** The data follows **

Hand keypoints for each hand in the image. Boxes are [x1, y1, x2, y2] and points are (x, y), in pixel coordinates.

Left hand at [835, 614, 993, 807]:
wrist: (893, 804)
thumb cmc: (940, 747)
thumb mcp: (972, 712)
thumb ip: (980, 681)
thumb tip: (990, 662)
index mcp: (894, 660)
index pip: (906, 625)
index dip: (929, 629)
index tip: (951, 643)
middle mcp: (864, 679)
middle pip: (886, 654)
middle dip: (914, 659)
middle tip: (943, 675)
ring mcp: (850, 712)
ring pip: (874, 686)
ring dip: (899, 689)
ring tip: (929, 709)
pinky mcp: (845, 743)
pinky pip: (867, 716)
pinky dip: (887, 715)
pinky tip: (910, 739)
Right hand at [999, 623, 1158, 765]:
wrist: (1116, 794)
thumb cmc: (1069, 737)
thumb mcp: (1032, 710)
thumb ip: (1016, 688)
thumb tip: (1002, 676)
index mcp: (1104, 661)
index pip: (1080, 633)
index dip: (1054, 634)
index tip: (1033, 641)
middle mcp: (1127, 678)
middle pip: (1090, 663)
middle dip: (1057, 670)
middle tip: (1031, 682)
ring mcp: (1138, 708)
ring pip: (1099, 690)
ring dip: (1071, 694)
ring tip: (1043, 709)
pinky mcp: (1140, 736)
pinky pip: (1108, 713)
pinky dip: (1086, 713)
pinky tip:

** End of The data **

Make an exact copy of each line, beginning at the one containing "ring tip: (929, 709)" and ending with the last line of the data, and of no other line.

ring tip: (929, 709)
pinky mcp: (845, 743)
pinky pip: (867, 716)
pinky dip: (887, 715)
pinky tip: (910, 739)
Right hand at [999, 623, 1158, 765]:
wrist: (1116, 794)
thumb cmc: (1069, 737)
thumb mcp: (1032, 710)
thumb ip: (1016, 688)
thumb tip: (1002, 676)
index mcp: (1104, 661)
index pip: (1080, 633)
index dip: (1054, 634)
index tip: (1033, 641)
middle mcp: (1127, 678)
middle pip: (1090, 663)
middle dip: (1057, 670)
middle tip: (1031, 682)
ring mcp: (1138, 708)
ring pip: (1099, 690)
ring dip: (1071, 694)
ring tip: (1043, 709)
pinky mcp: (1140, 736)
pinky pip: (1108, 713)
pinky dip: (1086, 713)
pinky tip:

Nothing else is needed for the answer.